One explanation for Vasseur and his fellow team principals finding a moment to agree with one another is that the paddock has migrated towards engineers. Despite the success achieved by Mercedes and Red Bull under the leadership of Toto Wolff and Christian Horner, these two are the exceptions rather than the rule.

See McLaren promoting Andrea Stella, Williams poaching James Vowles and Aston Martin hiring BMW motorsport boss Mike Krack. The new model is to put engineers in charge.
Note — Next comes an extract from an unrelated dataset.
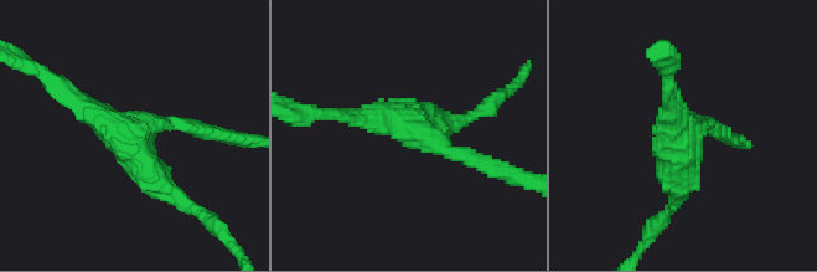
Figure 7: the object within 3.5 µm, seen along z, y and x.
inspect em xy step 3 tint at 7:(681, 136) # shape alone is not enough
Engineers relish the challenge of closing a gap on their own terms and BoP is firmly at odds with this.

PLUS: How Aston Martin's "filter" defied Berger criticism to thrive in F1 leadership

As Vasseur alludes too, it is not as though BoP is a totally alien concept in F1 anyway. It’s more that there’s no place for anything as overt as fitting engine restrictors and success ballast. Already, the cost cap and the sliding scale of the Aerodynamic Testing Restrictions that limit the number of wind tunnel and CFD runs teams may complete exist to serve a similar purpose. If not overnight, they should pave the way for convergence.

Aston Martin’s surge forward from 2022 to 2023 plus McLaren’s in-season gains so far prove that the competitive order is by no means locked in. Red Bull feels beyond reach because it started the ground-effects era with the optimum concept and has had two years to evolve it. The rest play catch up having had to, at least partially, reconsider their architecture.

The progress made by Aston to become Red Bull's closest challenger at times in 2023 shows the order is not locked in (Photo by: Zak Mauger / Motorsport Images)

Red Bull insists the RB19 is not made in the mould of the pioneering Lotus 72 and therefore will set the template for car design for generations to come. It is more a ‘jack of all trades’. Chief engineer Paul Monaghan puts it simply when he says: “Its weaknesses are less than those of our rivals… our ducks are lined up in a row presently.”

PLUS: The troubled story of F1's greatest racing car

The team is similarly surprised that it took so long for a rival outfit, in this case McLaren, to mimic its powerful DRS effect - achieved by marrying a low-drag rear wing mainplane with a higher-downforce spec beam wing.

This is reflective of nine teams somewhat dropping the ball to afford Red Bull its current rich vein of success. The rest of the pack are not, for example, scrabbling around to devise their own version of the game-changing double diffuser as per the early races of 2009. Red Bull started the ground-effects era off strongly and has stayed ahead via constant refinement.

The fear is that, having ridden out the worst of the 10% ATR penalty for exceeding the 2021 cost cap, Red Bull will continue to evolve its concept and remain largely unchallenged as a result. But this is what the field prefers. Laissez-faire, not BoP.

Stella says: “We don't want to have any help. We want to close the gap by our own means. And we like this challenge. And that's what we want for the next couple of years.”